▶ Task:
Copy the material below word for word, but leave out the pictures.

=== Records to process ===

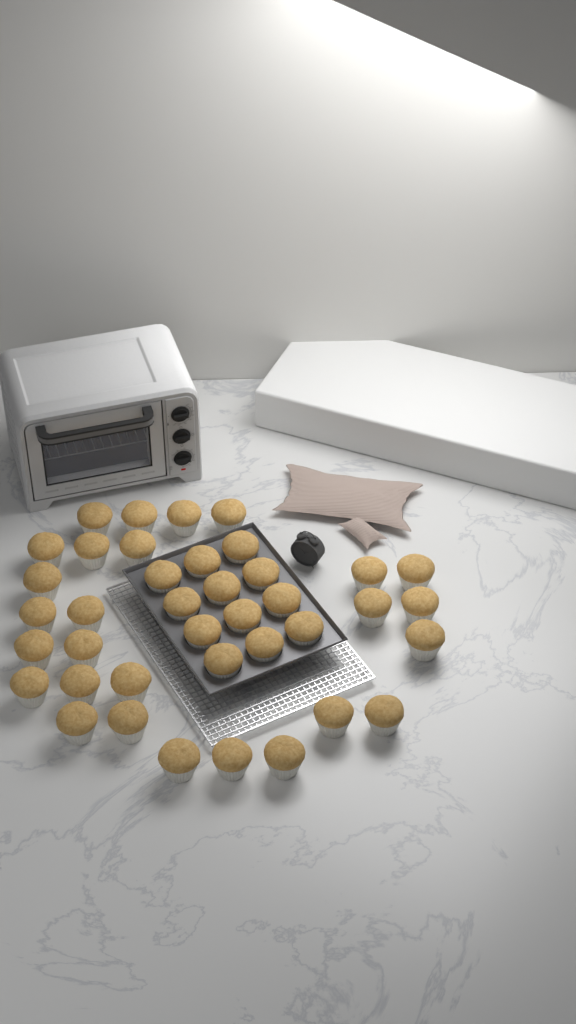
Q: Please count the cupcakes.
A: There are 39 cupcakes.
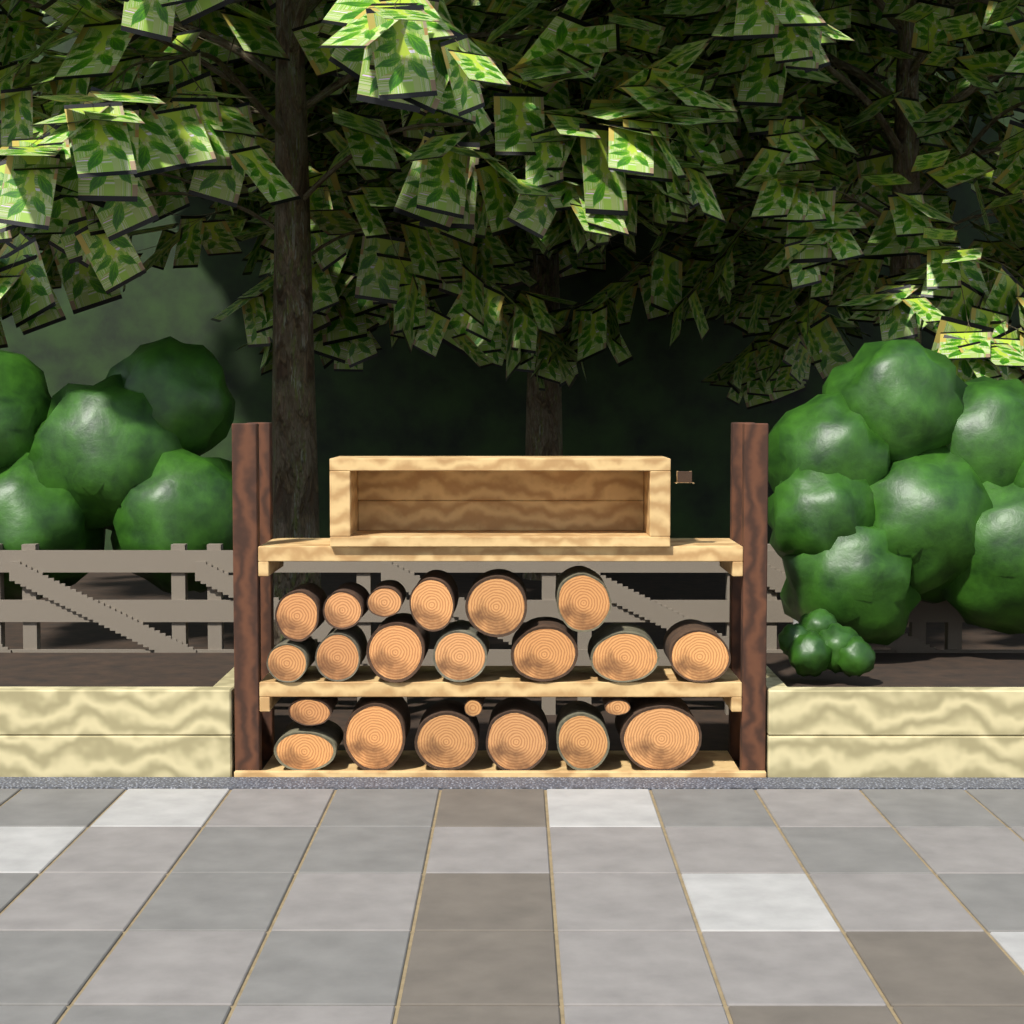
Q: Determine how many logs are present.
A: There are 22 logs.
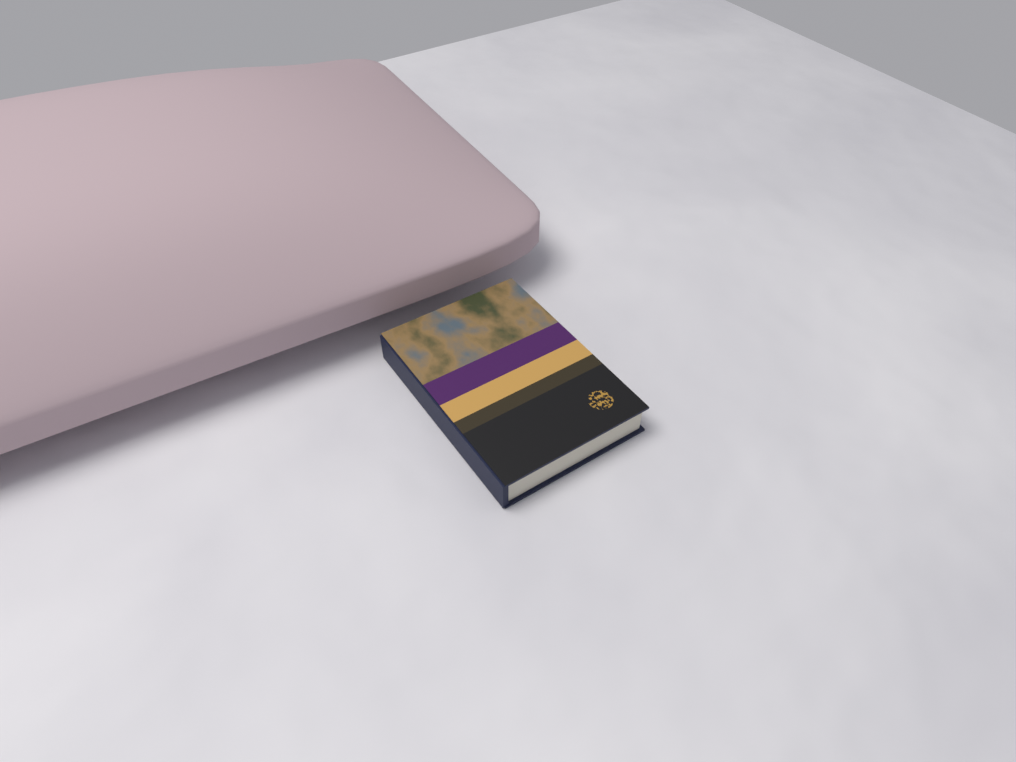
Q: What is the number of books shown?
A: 1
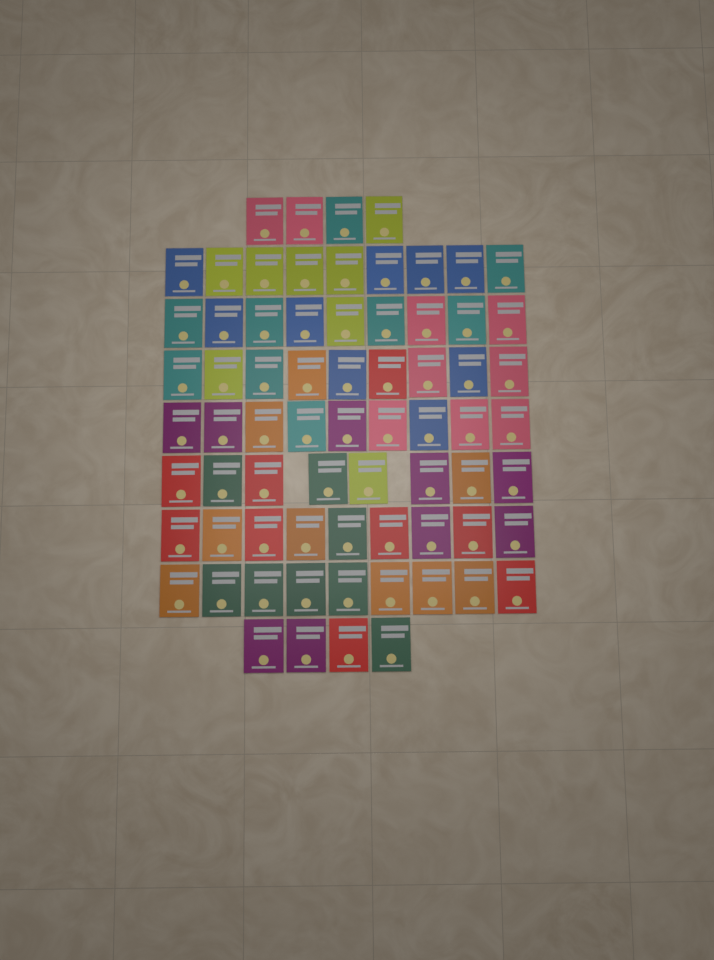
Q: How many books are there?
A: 70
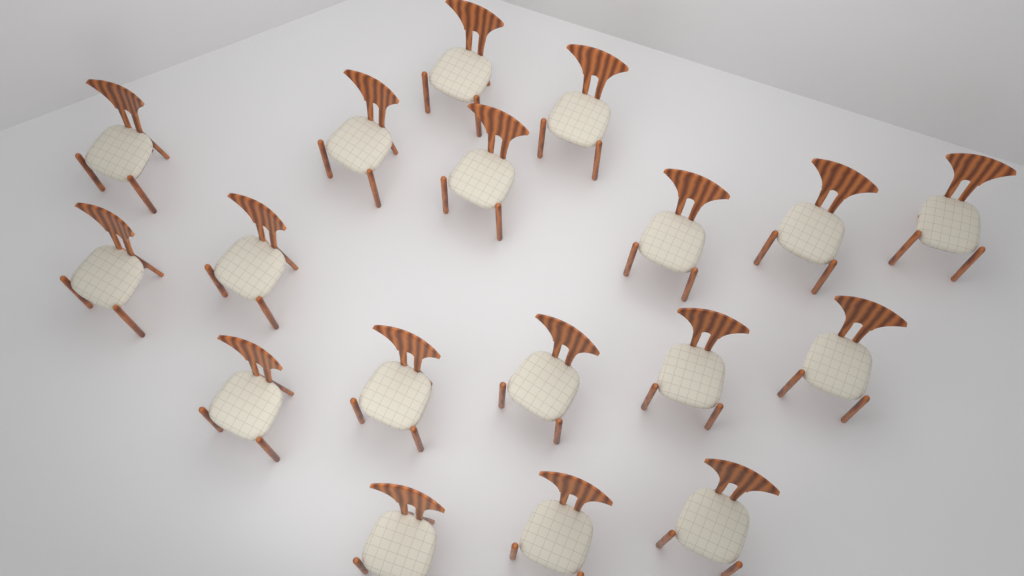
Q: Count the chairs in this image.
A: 18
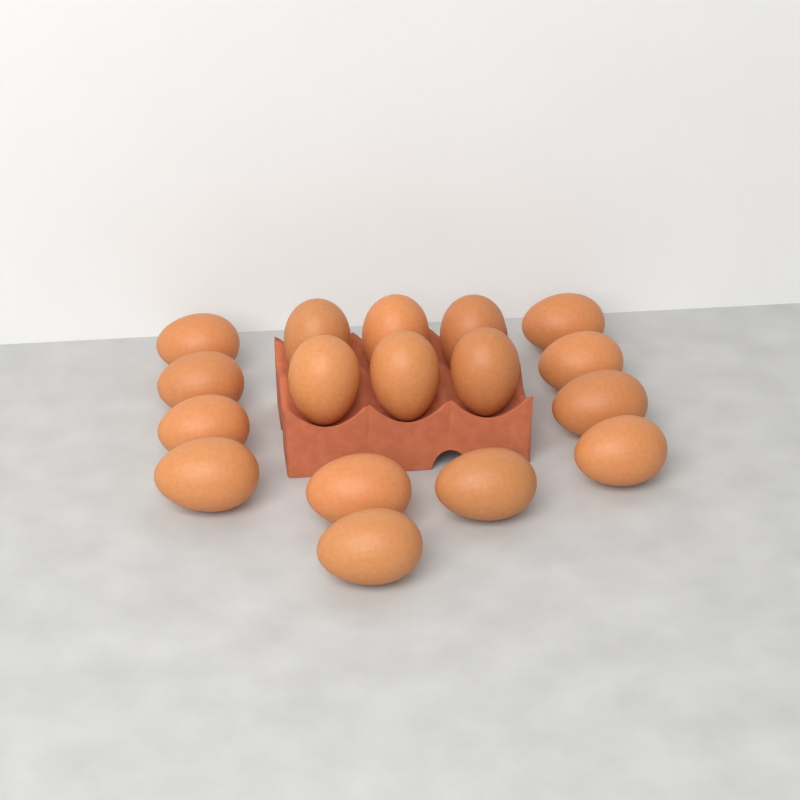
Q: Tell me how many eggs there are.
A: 17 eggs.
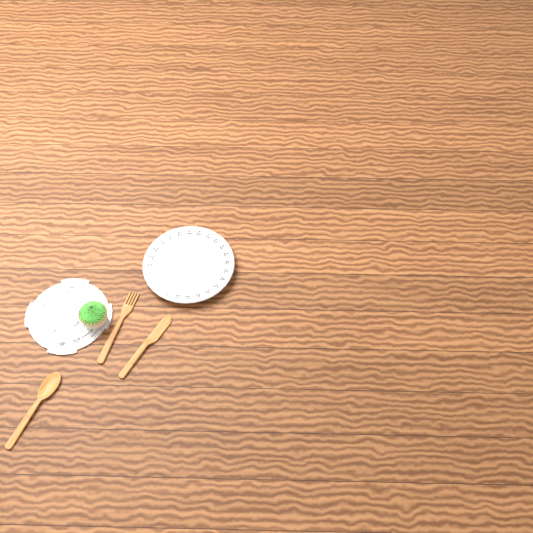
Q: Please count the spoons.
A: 1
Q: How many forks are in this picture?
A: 1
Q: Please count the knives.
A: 1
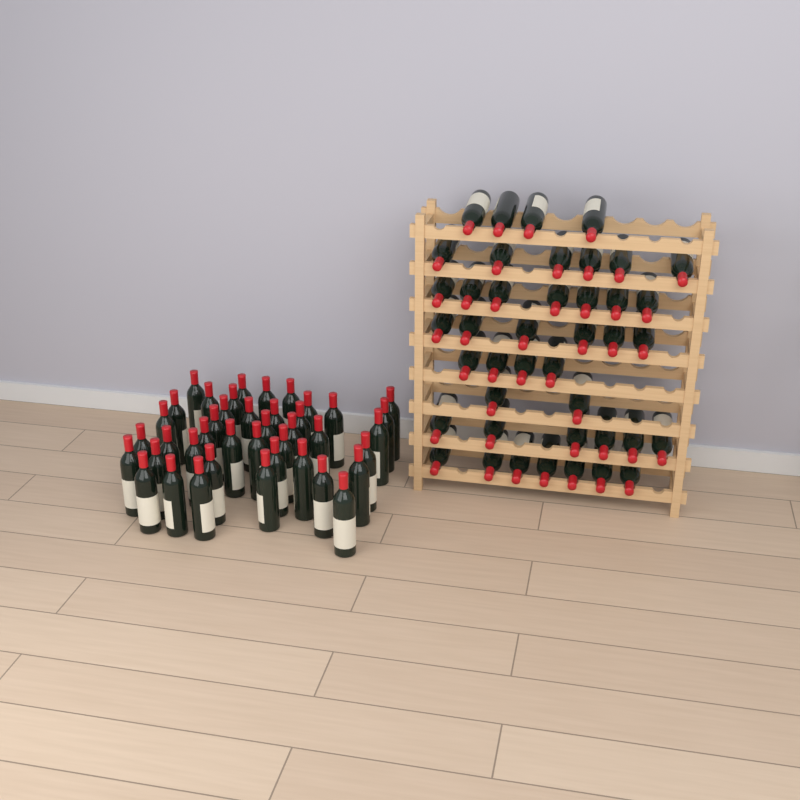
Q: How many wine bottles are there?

===

▶ Solution to this task:
Q: Please count the cupcakes.
A: There are 39 cupcakes.
Q: Determine how many logs are present.
A: There are 22 logs.
Q: What is the number of books shown?
A: 1
Q: How many books are there?
A: 70
Q: Count the chairs in this image.
A: 18
Q: Tell me how many eggs there are.
A: 17 eggs.
Q: Please count the spoons.
A: 1
Q: How many forks are in this picture?
A: 1
Q: Please count the knives.
A: 1
Q: How many wine bottles are there?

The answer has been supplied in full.